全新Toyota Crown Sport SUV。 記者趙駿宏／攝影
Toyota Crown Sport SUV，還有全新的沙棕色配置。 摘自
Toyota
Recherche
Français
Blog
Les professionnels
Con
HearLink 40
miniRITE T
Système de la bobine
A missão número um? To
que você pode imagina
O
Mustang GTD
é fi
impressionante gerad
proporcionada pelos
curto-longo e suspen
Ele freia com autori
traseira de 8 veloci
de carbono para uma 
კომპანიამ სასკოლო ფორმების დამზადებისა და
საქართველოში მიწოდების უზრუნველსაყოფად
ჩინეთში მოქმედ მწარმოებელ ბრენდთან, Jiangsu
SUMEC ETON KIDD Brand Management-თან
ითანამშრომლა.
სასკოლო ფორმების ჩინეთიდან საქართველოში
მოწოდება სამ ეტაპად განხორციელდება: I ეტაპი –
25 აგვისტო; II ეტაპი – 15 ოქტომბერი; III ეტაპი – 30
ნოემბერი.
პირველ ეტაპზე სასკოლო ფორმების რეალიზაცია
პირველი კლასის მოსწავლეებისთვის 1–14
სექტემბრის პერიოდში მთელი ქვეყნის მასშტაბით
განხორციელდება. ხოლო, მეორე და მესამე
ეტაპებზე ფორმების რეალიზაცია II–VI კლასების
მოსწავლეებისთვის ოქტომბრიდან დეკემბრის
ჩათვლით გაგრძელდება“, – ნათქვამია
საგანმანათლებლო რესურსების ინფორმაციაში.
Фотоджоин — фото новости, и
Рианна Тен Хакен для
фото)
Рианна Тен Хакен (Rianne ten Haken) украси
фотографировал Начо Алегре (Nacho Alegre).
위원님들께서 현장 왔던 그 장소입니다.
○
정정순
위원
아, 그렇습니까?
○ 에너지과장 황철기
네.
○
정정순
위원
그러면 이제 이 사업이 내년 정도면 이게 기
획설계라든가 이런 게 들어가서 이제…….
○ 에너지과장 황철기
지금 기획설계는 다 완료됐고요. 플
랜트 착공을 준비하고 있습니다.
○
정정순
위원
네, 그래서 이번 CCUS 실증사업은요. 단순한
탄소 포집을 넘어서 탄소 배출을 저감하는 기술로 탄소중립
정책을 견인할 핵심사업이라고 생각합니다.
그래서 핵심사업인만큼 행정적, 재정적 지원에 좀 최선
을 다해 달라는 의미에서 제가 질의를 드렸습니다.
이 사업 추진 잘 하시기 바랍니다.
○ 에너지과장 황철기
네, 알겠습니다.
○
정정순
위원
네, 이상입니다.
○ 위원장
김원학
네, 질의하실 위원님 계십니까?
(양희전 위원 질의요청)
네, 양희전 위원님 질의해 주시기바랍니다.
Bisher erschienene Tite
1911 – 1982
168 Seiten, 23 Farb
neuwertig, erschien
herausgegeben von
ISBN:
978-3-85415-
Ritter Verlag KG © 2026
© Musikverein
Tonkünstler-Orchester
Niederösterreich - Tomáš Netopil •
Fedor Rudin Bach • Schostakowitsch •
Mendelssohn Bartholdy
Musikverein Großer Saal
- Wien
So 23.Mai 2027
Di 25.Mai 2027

WHAT YOU HAVE TO DO:
Wherever the string "Хакен" appears in a line of the records, copy that line.

SOLUTION TO THE PROBLEM:
Рианна Тен Хакен для
Рианна Тен Хакен (Rianne ten Haken) украси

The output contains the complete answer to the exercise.